La réponse semble tomber sous le sens, mais répétons-le : réduire nos émissions de gaz à effet de serre constitue une priorité absolue.
La solution principale est claire : mettre fin à l'extraction et à la combustion des énergies fossiles, car cela libère dans l'atmosphère du carbone qui a été enfoui pendant des millions d'années. Il est indispensable d'augmenter considérablement l'utilisation des énergies renouvelables, de reboiser (pour servir de puits de carbone) et de préserver les océans qui retiennent 30% du carbone que nous émettons.
Mais voilà le vrai problème : tout dépend de ce qui sera décidé à l'échelle planétaire.
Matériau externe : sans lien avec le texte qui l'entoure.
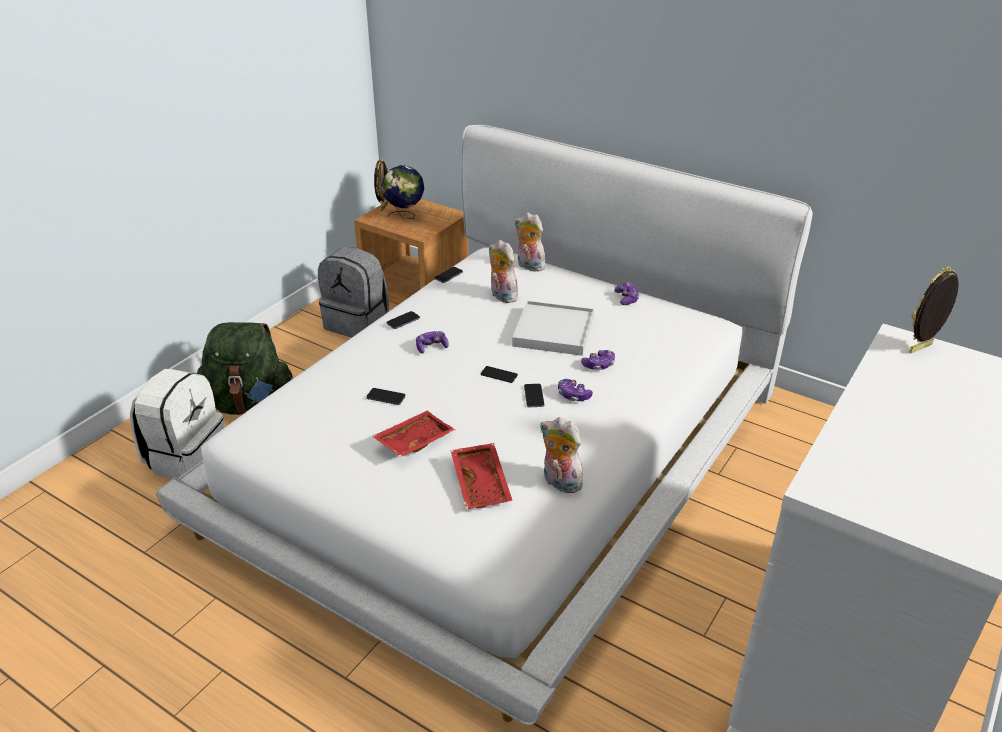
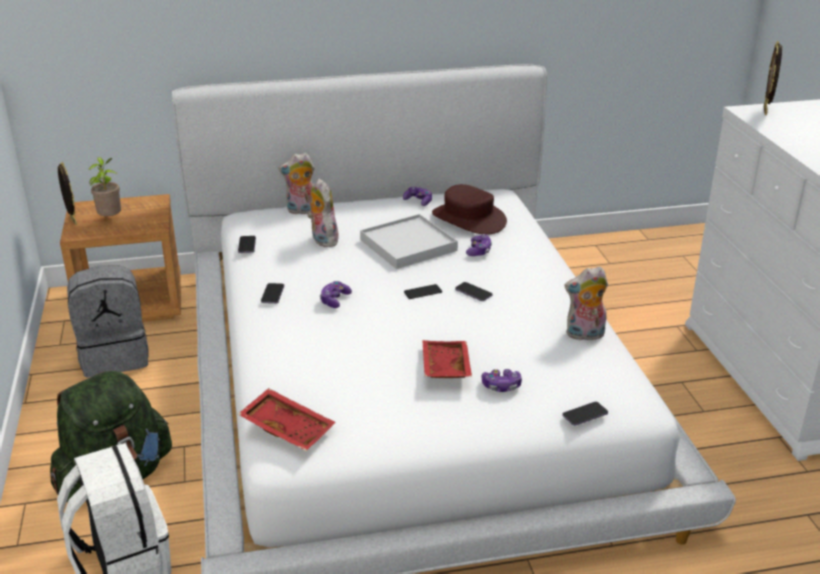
camera: 45 degrees left, 5 degrees down
phone [367,388,406,405] -> phone moved to [562,402,608,426]
globe [382,165,424,219] -> potted plant [88,157,121,216]
red tray [450,443,513,509] -> red tray moved to [238,388,336,451]
plush toy [489,240,519,303] -> plush toy turned 60 degrees clockwise [307,179,338,247]
game controller [558,379,593,401] -> game controller moved to [482,369,522,392]
none -> brown hat [432,184,507,235]

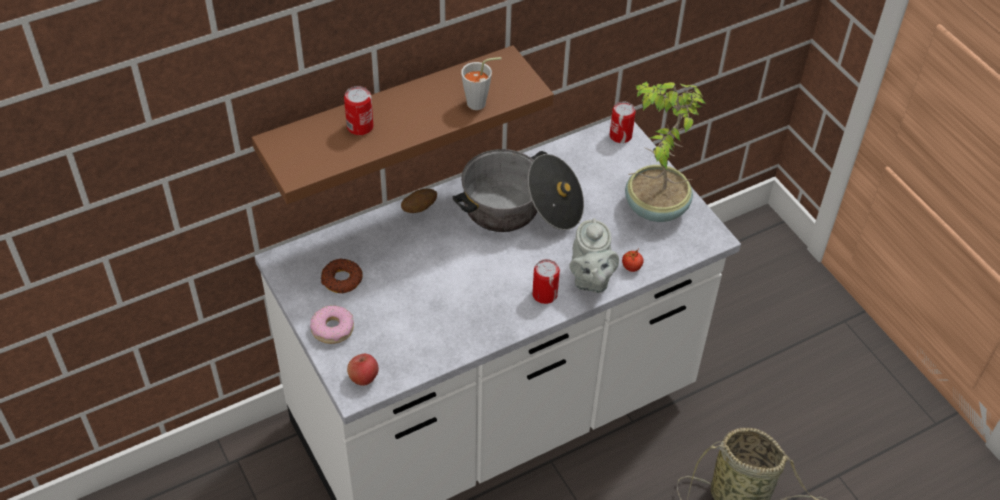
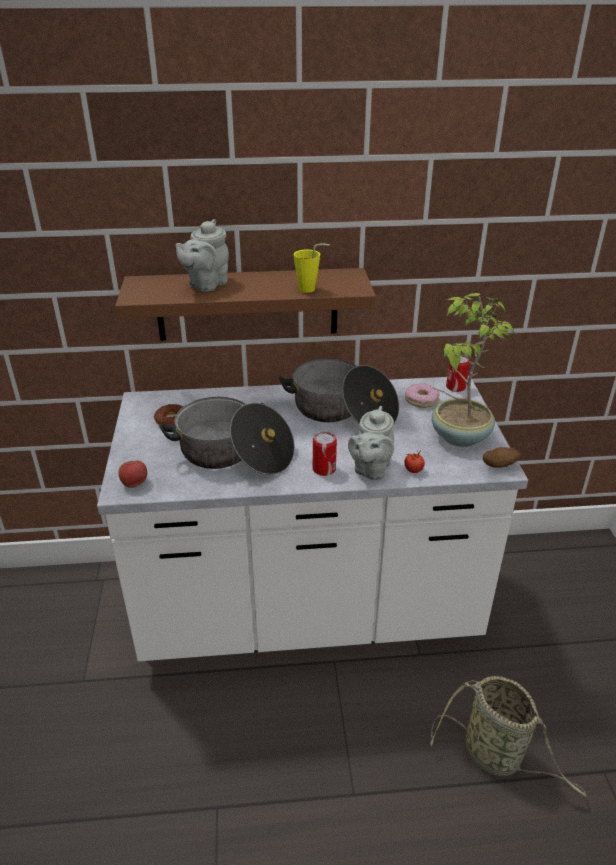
camera: 25 degrees right, 15 degrees down
donut [310,305,354,344] -> donut moved to [405,383,440,408]
can [344,86,374,135] -> grey teapot [175,219,229,291]
potato [401,189,437,213] -> potato moved to [483,447,521,467]
grey cup [461,57,501,110] -> yellow cup [294,244,330,293]
none -> cooking pot [159,397,295,475]

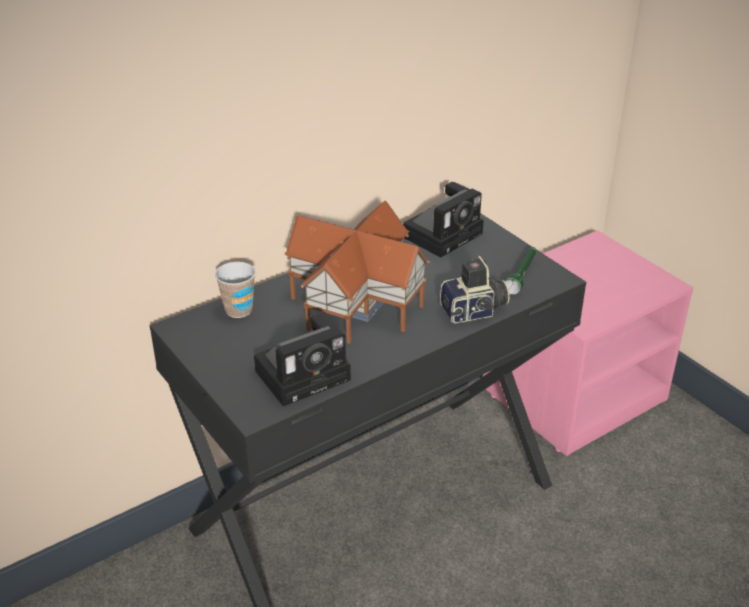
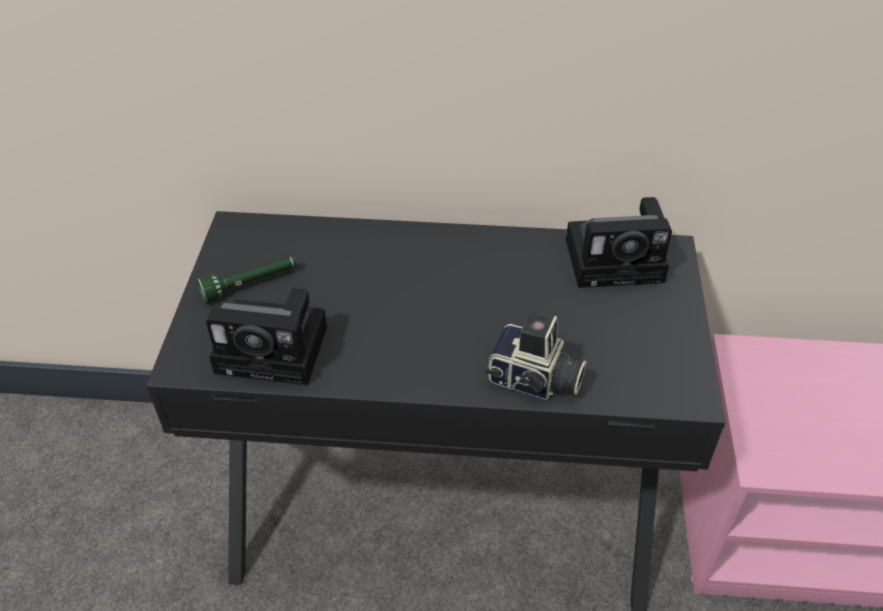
camera: 40 degrees right, 10 degrees up
cup [215,262,256,318] -> none
toy house [284,201,430,344] -> none
green flashlight [505,247,537,295] -> green flashlight moved to [197,256,297,303]

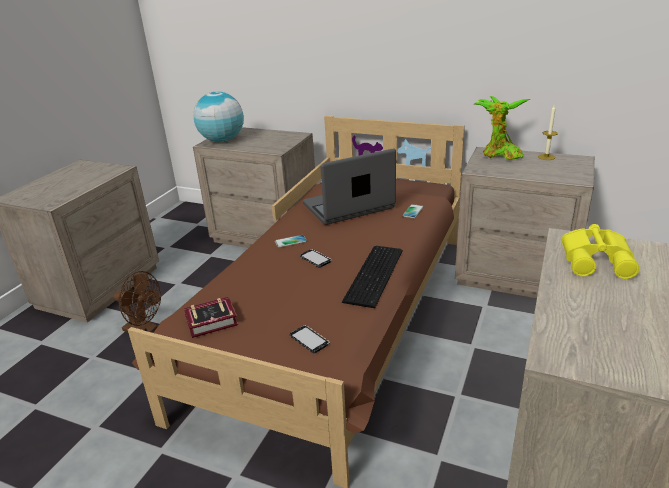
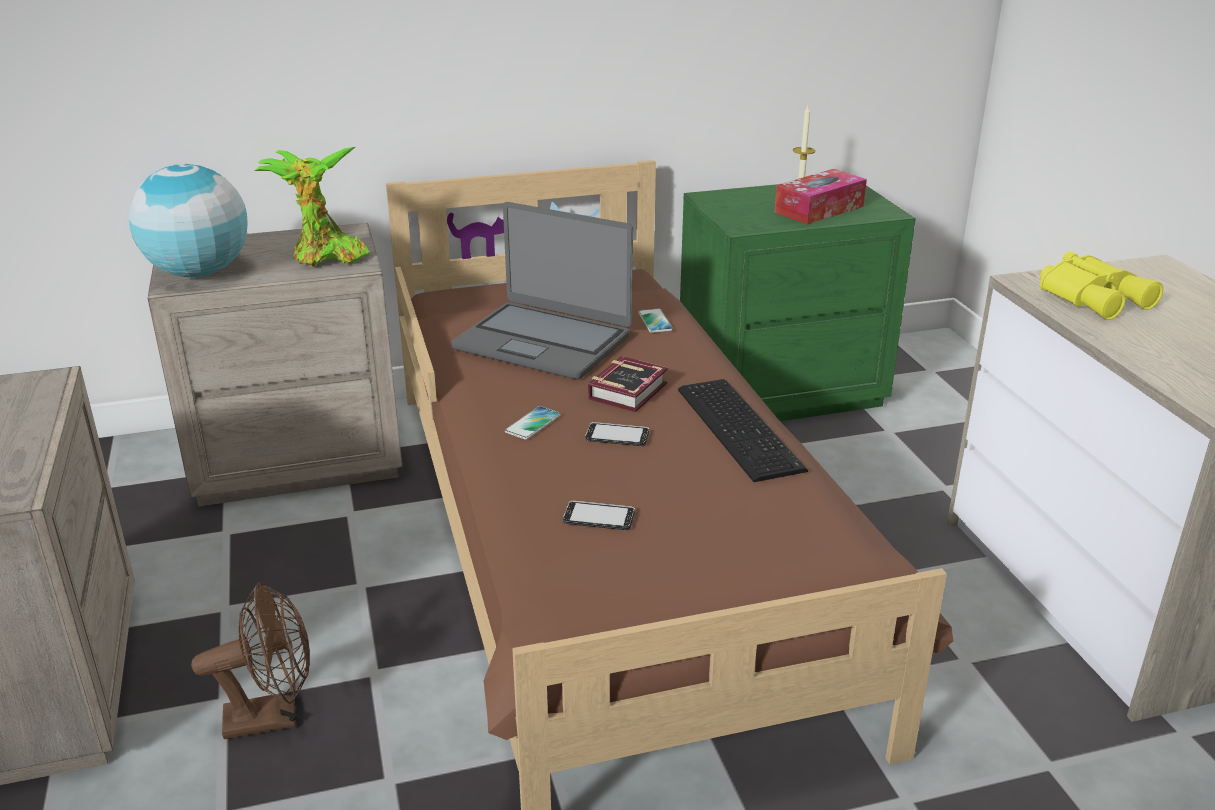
camera: 40 degrees left, 0 degrees up
book [184,297,238,338] -> book moved to [588,356,668,412]
phone [290,325,330,353] -> phone moved to [563,501,635,530]
laptop [303,148,396,225] -> laptop turned 90 degrees counterclockwise [451,202,633,379]
beige nightstand [455,147,595,298] -> green nightstand [680,184,916,421]
potted plant [474,96,530,160] -> potted plant moved to [254,147,369,268]
none -> tissue box [775,169,867,225]

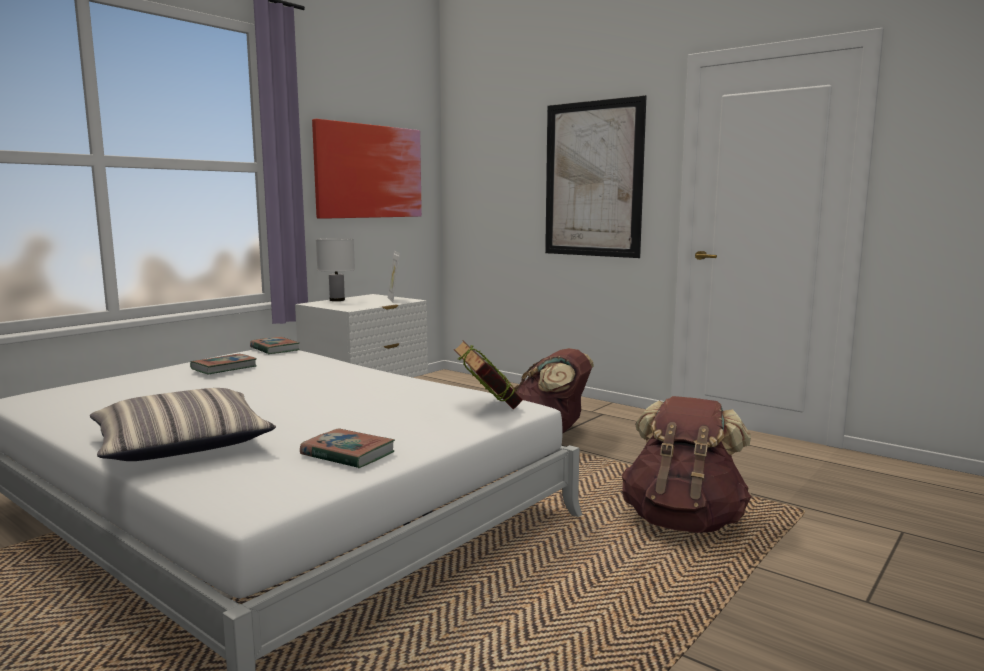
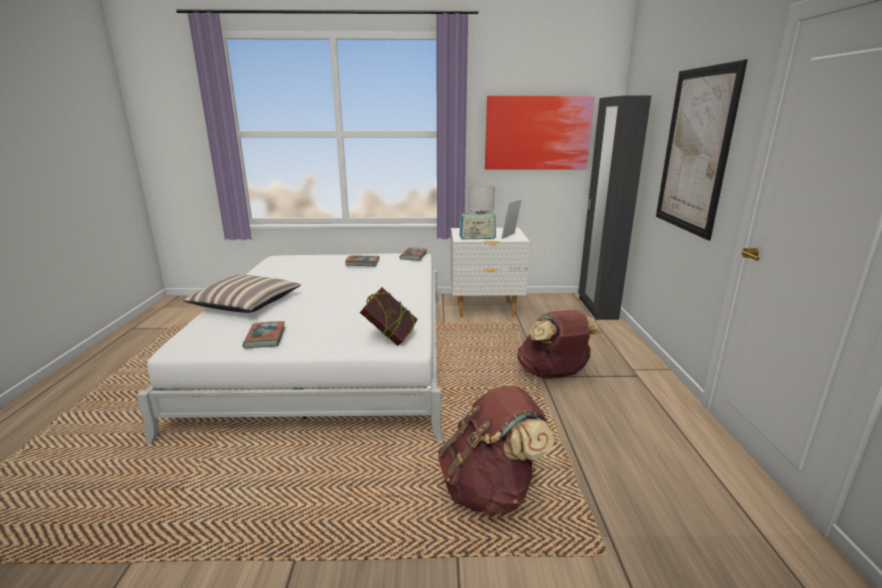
camera: 50 degrees right, 10 degrees up
none -> radio [459,208,496,239]
none -> black wardrobe [578,95,651,320]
Les efforts individuels comptent peu quand 100 entreprises sont responsables de 71% des émissions mondiales — TotalEnergies, Shell, Saudi Aramco (source : Business and Human Rights Centre). Tant que ces géants continuent de produire sans contrainte réelle, les petits gestes quotidiens ne changeront presque rien à la trajectoire globale.
Il s'agit donc véritablement d'une approche politique et collective : taxer lourdement le carbone, imposer des législations strictes aux multinationales, et provoquer une transition industrielle à l'échelle mondiale.
Les mauvaises langues diront qu’une poignée de particuliers alignant leurs efforts du quotidien ne sauveront pas davantage le cycle du carbone qu’ils n’enrayeront le changement climatique - ce qui est vrai. Ce qui l’est moins, en revanche, c’est de laisser entendre que toute tentative de mobilisation en faveur de cette cause est vouée à l’échec. En tout état de cause, si mobilisation il y a, elle devra bien de commencer quelque part. Alors pourquoi pas du côté de ceux dont on méprise si souvent la contribution ?
En tant qu'individus, il y a de nombreuses actions que nous pouvons entreprendre pour diminuer considérablement notre empreinte écologique - et plus précisément notre empreinte carbone (réduire sa consommation de viande, favoriser l'utilisation des transports collectifs, minimiser ses voyages en avion, entreprendre des rénovations énergétiques, s'impliquer activement dans la sphère publique et associative afin de provoquer du changement).